BRIEF A - According to the passage on college football computer ratings, which two metrics does the writer compute on the college football and basketball composite pages?
BRIEF B - For each statement, say whether it agrees with the passage on college football computer ratings, and quote the passage's deciding words. (i) The BCS started in 1997. (ii) The BCS expanded its sample of computer ratings from three to five. (iii) The two metrics on the composite pages are intended to assess the quality of a rating system.

Continuing this interest as a hobby, I developed a web page and helped pioneer
the organization of college football rankings via my composite.
The BCS, which started in 1997, realized the need to expand its sample of computer ratings
from three to seven. My web site became a central resource point as the BCS officials
searched for quality, respected, and well-established computer ratings.
I received a phone call from SEC commisioner Roy Kramer in the spring of 1999 to discuss
the prospect of adding my ratings to the BCS formula.
Mine were chosen because of their demonstrated
accuracy and conformance to the consensus, and my personal expertise in the field.
How do you evaluate a computer rating to know which one is the best?
By nature, a rating system tries to explain past results according to some
model of the probabilistic and dynamic aspects of competitive sports.
Therefore a rating system may by definition be the "best" according to
the objective function it tries to optimize, e.g. to minimize the MSE between
actual and model scores (in hindsight).
Depending on the objective, data used, and weightings, some systems may be
designed to "predict" future outcomes, instead of merely "retro-dicting" past outcomes.
This is a valid approach if you accept the maxim that past results are an indicator
of future performance.
On the college football and basketball
composite pages, I compute two metrics: correlation to consensus and ranking violation percentage.
These are not meant to assess the quality of a rating system, but only to provide a crude reference point
for comparing and contrasting different systems.

SUPPLIED MATERIAL -

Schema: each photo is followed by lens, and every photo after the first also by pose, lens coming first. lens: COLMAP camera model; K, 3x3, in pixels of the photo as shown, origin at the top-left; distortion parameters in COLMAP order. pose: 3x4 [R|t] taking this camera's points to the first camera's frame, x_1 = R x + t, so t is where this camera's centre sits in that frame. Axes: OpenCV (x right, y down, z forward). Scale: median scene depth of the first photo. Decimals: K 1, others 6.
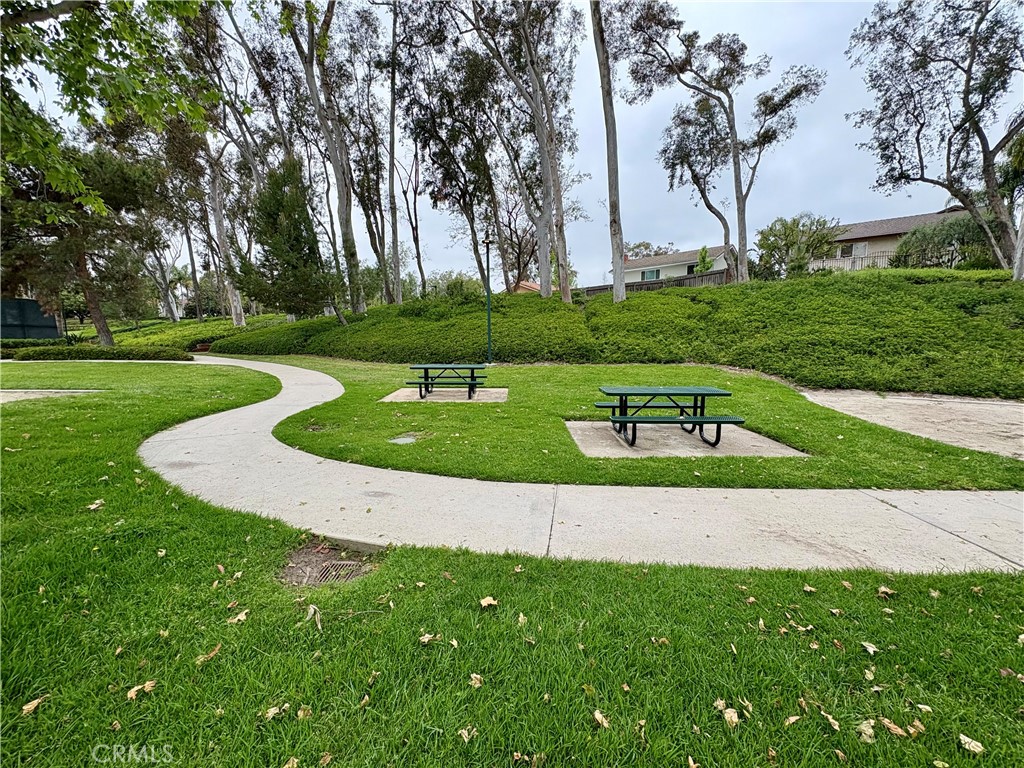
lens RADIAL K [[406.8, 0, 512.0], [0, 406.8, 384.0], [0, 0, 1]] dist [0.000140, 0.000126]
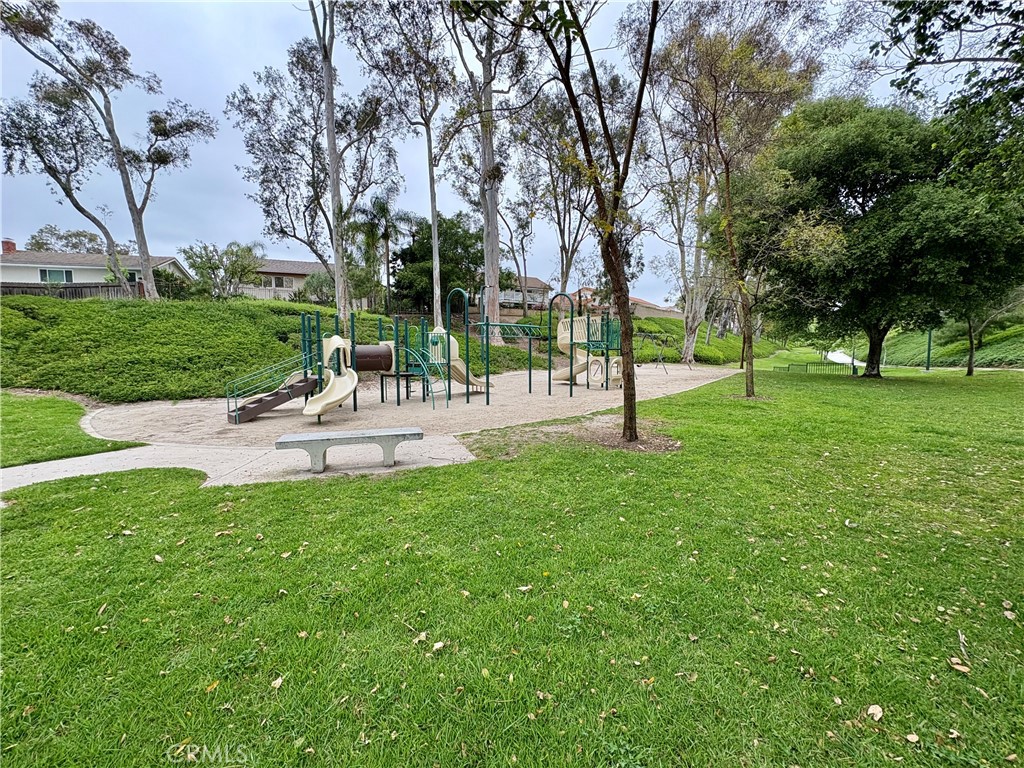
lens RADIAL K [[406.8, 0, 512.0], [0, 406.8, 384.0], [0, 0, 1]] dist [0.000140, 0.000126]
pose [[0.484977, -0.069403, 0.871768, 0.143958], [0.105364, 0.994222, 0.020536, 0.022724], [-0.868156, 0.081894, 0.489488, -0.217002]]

...

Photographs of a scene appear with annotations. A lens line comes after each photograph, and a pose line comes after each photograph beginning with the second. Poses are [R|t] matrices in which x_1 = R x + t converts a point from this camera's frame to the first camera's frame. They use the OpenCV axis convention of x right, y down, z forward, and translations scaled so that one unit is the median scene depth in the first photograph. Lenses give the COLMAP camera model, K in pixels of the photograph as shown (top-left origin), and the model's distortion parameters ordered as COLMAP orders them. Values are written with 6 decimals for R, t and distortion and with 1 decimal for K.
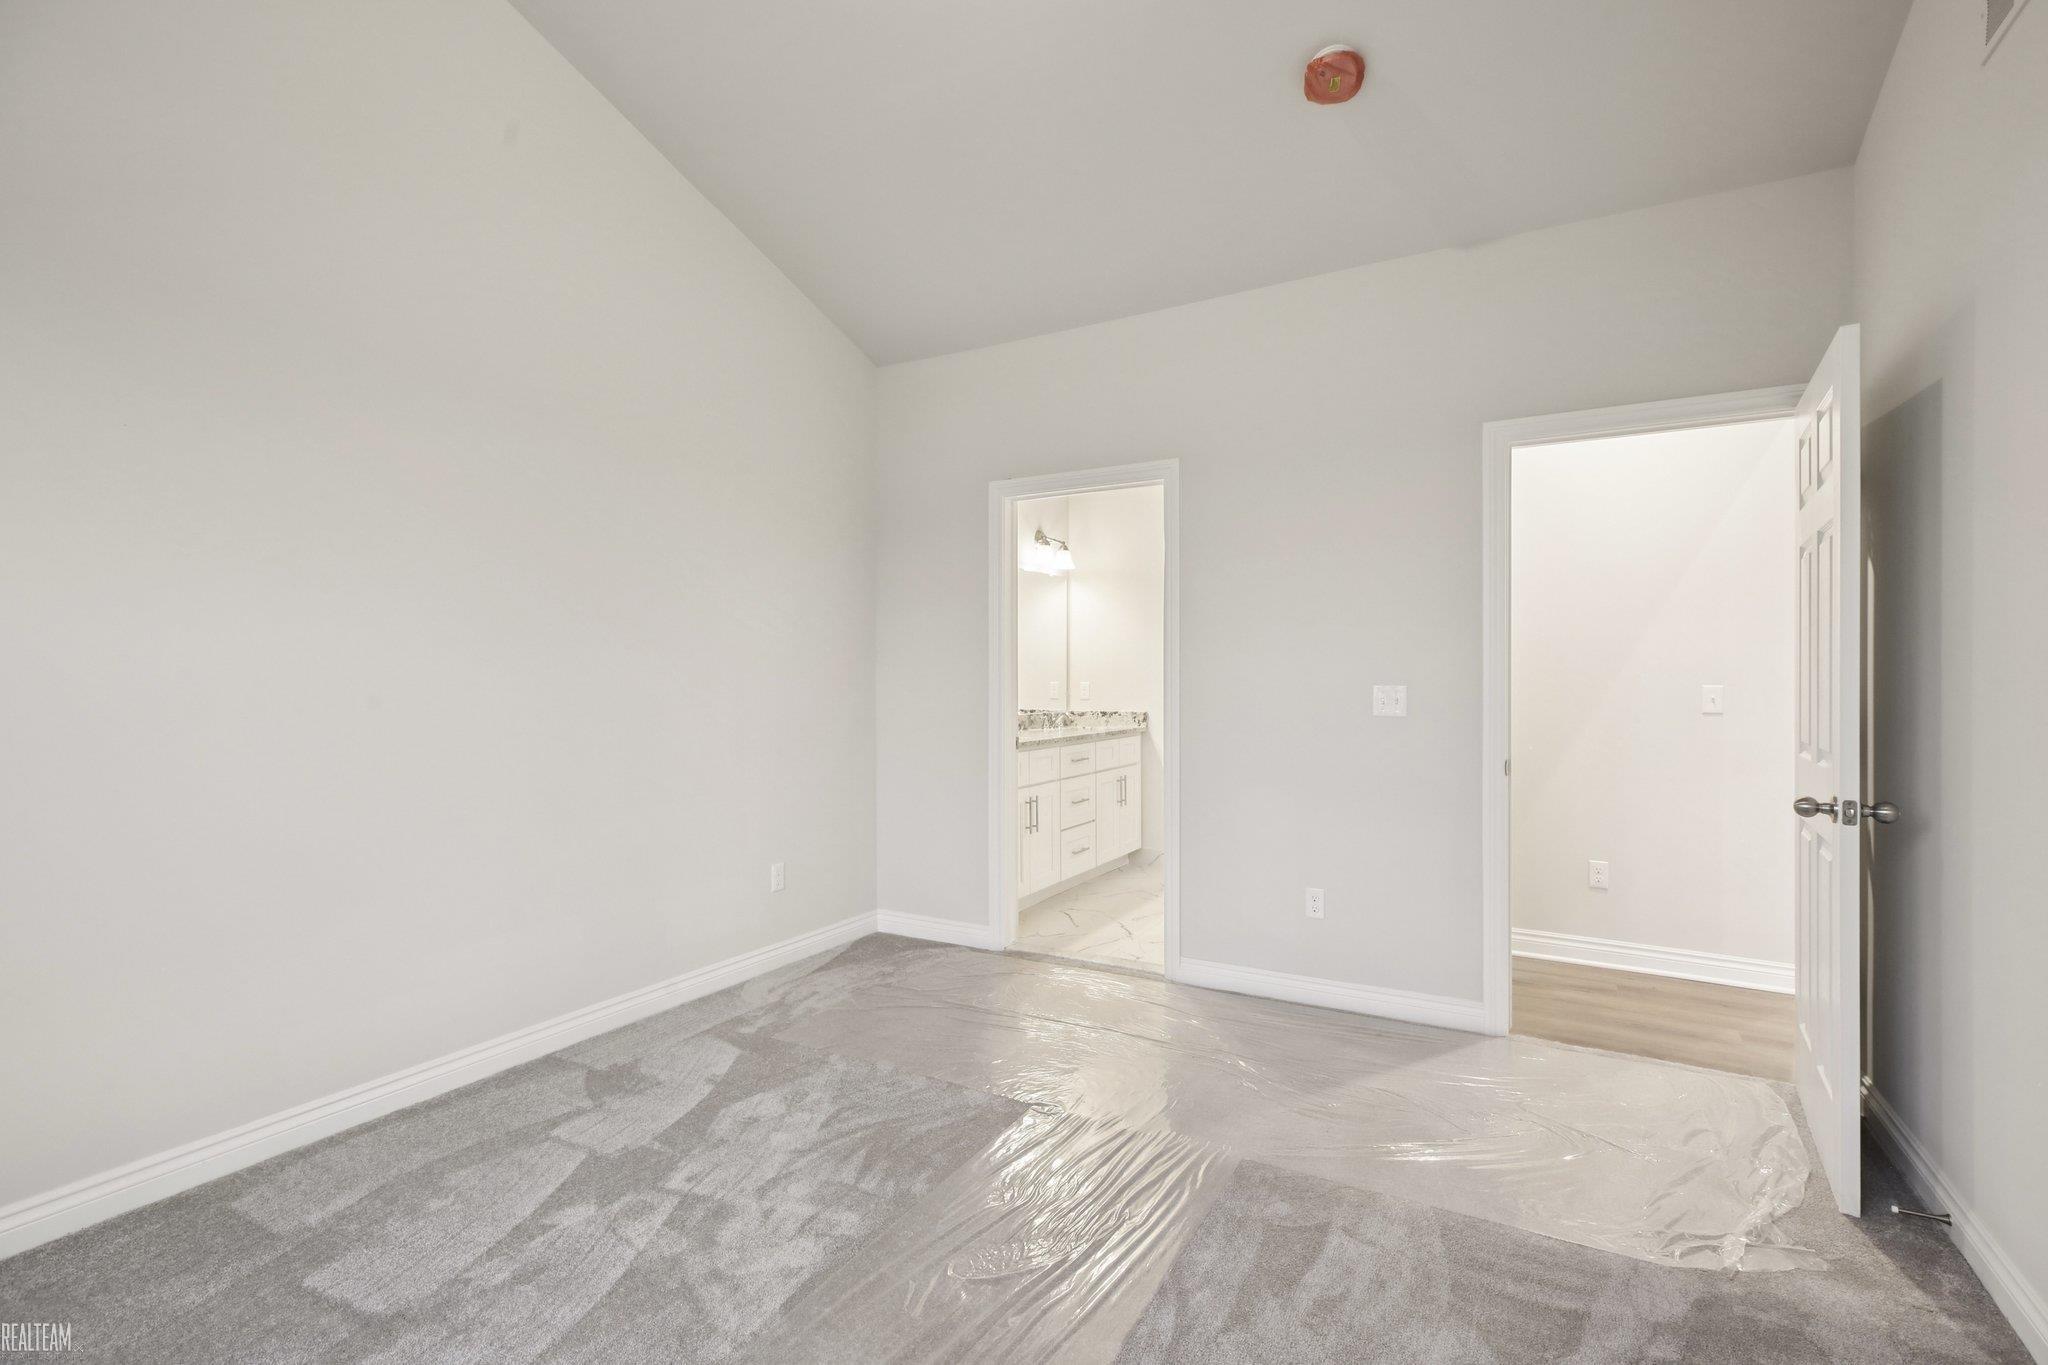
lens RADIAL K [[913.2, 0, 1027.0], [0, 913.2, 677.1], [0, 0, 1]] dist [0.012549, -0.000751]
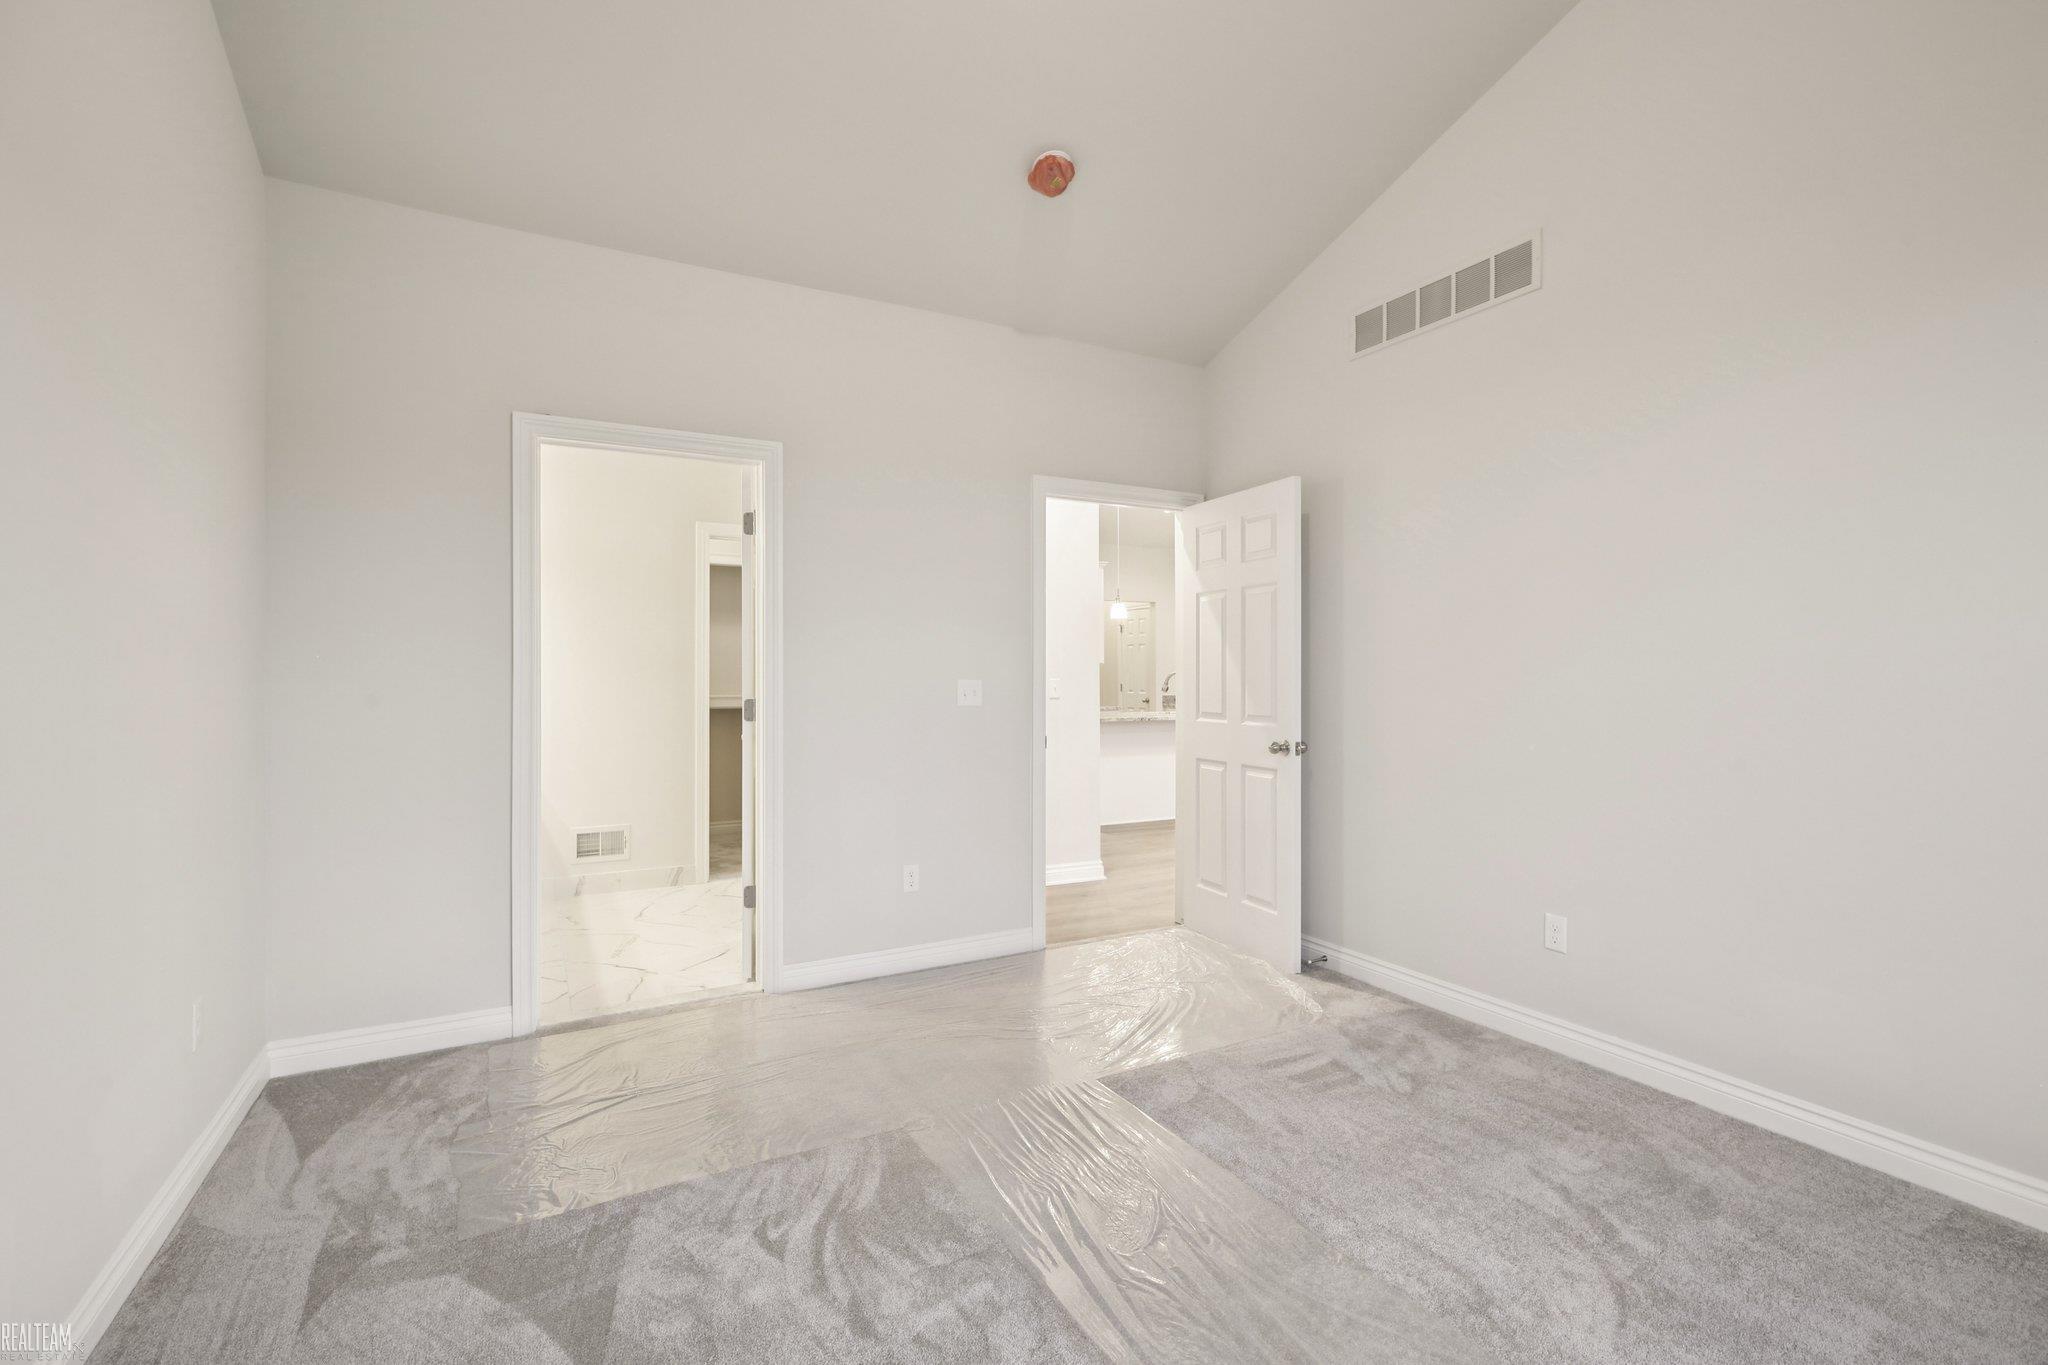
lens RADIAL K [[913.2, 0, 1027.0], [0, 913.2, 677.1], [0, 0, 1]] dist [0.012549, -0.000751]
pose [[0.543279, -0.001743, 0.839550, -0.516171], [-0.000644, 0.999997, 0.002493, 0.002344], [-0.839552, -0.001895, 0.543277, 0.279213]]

WRITTEN ANSWER A - Correlation to consensus and ranking violation percentage.

WRITTEN ANSWER B -
(i) Yes: "The BCS, which started in 1997"
(ii) No: "from three to seven"
(iii) No: "These are not meant to assess the quality of a rating system"